Sure, pvg's bite-sized nugget of McWisdom holds generally true for any topic covering a span of time and wrapped in the cloak of biological aging, but notice how it also does nothing to provide sustenance in the form of tangible examples, counter-arguments, or advice. It's convenient, sure, but hardly nourishing.

pvg•7mo ago
I don't think you misrepresenting the period in bombastic terms for effect provides sustenance or requires counter-arguments because it's just you misrepresenting the period in bombastic terms for effect. I think the advice of not taking a sequence of Manichean tropes and slogans too much to heart remains pretty useful!
stego-tech•7mo ago
It is, and it sucks, but it's not forever unless we want it to be.

That's how I deal with it anyway. YMMV.

not_your_vase•7mo ago
It is not dead, but Google and OpenAI are definitely strangling the internet - if it were for them, you would never find any new website beside the 30-50 that they promote. I learn about new things only by word of mouth - sometimes here on HN, or in random comments on the internet. Just today I learned from a phoronix comment about asterinas (https://asterinas.github.io/index.html), a new hobby++ OS written in Rust...

It is getting harder to find things, but it is not yet impossible, if you keep your eyes open. But if you blink you miss it...

anenefan•7mo ago
Some thoughtful comments already, but I would add it's not just getting older and things that have changed how one might consume or methods of finding new stuff on the web.

The web, once the world wide web, has been fragmented into many different camps. Those with the latest up to the minute devices running bog standard software, be that something hand held or it's larger cousin, probably notice less fragmentation of the web than those running older software that they've spent time tweaking or simply do not feel the effort relearning where everything is, is worth the trouble. This doesn't seem a great deal but in addition to reliance of search engines to find or investigate new or the latest on whatever hobby or interest, once there was a great benefit of the small world effect when members of forum areas including some social media places would share knowledge and ideas by way of external resources at various web sites - once those links shared were mostly accessible to all but an unfortunate few. Present time I expect fragmentation exhaustion is a real problem where people are tired of; you're a bot please provide $$$ pi, your IP is part of a network ..., wrong browser, your javascript isn't to our liking [can't scrape successfully or data returned seems to be deliberately poisoned,] not belonging to the right social media area to get an automatic pass to view content that ... wft does this need to behind a wall, seriously it's probably just regurgitated material they found at some other more obscure site ... and the long list goes on.

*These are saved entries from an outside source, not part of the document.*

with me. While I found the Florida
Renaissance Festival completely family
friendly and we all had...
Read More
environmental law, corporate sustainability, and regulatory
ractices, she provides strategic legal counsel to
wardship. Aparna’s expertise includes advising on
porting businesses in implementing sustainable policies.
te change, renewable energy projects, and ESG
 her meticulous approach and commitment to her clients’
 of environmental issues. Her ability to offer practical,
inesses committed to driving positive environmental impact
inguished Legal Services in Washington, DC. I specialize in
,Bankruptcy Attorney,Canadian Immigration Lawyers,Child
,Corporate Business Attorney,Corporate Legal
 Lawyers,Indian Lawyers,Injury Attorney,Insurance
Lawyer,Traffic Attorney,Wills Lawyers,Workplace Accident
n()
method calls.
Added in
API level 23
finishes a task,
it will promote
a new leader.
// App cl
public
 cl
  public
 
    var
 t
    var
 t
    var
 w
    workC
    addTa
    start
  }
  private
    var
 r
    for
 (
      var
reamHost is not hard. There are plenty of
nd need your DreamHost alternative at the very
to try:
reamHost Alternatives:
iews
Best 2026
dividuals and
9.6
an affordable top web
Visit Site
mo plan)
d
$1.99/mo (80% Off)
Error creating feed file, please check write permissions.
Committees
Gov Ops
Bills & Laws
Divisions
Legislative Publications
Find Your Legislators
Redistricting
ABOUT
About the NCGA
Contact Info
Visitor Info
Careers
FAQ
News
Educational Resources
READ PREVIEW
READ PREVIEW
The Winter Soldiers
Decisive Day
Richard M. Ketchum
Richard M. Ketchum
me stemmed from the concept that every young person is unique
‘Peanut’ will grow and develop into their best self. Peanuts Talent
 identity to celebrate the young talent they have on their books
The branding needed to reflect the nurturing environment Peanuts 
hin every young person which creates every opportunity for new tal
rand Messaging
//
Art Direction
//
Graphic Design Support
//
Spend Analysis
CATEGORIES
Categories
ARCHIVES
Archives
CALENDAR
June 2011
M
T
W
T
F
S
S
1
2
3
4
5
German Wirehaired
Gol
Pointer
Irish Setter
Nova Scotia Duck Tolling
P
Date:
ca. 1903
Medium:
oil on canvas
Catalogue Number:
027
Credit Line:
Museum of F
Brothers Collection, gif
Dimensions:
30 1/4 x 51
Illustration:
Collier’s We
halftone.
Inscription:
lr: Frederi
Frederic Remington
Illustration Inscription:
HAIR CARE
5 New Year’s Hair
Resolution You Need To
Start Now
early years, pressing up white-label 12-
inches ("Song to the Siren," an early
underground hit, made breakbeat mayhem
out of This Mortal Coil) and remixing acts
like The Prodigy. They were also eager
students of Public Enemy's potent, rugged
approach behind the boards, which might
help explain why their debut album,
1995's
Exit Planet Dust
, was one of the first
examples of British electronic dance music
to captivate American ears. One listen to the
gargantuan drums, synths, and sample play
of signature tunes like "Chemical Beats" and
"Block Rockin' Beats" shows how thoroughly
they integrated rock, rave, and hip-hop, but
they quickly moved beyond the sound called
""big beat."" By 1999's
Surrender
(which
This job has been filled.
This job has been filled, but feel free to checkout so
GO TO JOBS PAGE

The other issue I think is apart from lousy search engine results offered even from the many static sites still unchanged out in the web that no longer enjoy being presented as in search results, is the amount of trouble any search engine presently has to deal with the various website's efforts to be special adding another layer of complexity to derive useful information that may be of interest of anyone searching for the same.

The younger set may have also come to accept that the algorithms used by social media and search engines are doing the job wonderfully, so unlike us old folk would might look further, the younger set don't look any further than where the algorithm takes them. Sadly I have little faith in the algorithms big tech and multinationals like to inflict its web users - I'm accustomed to expect so much better, as per google's glory days pre 2010.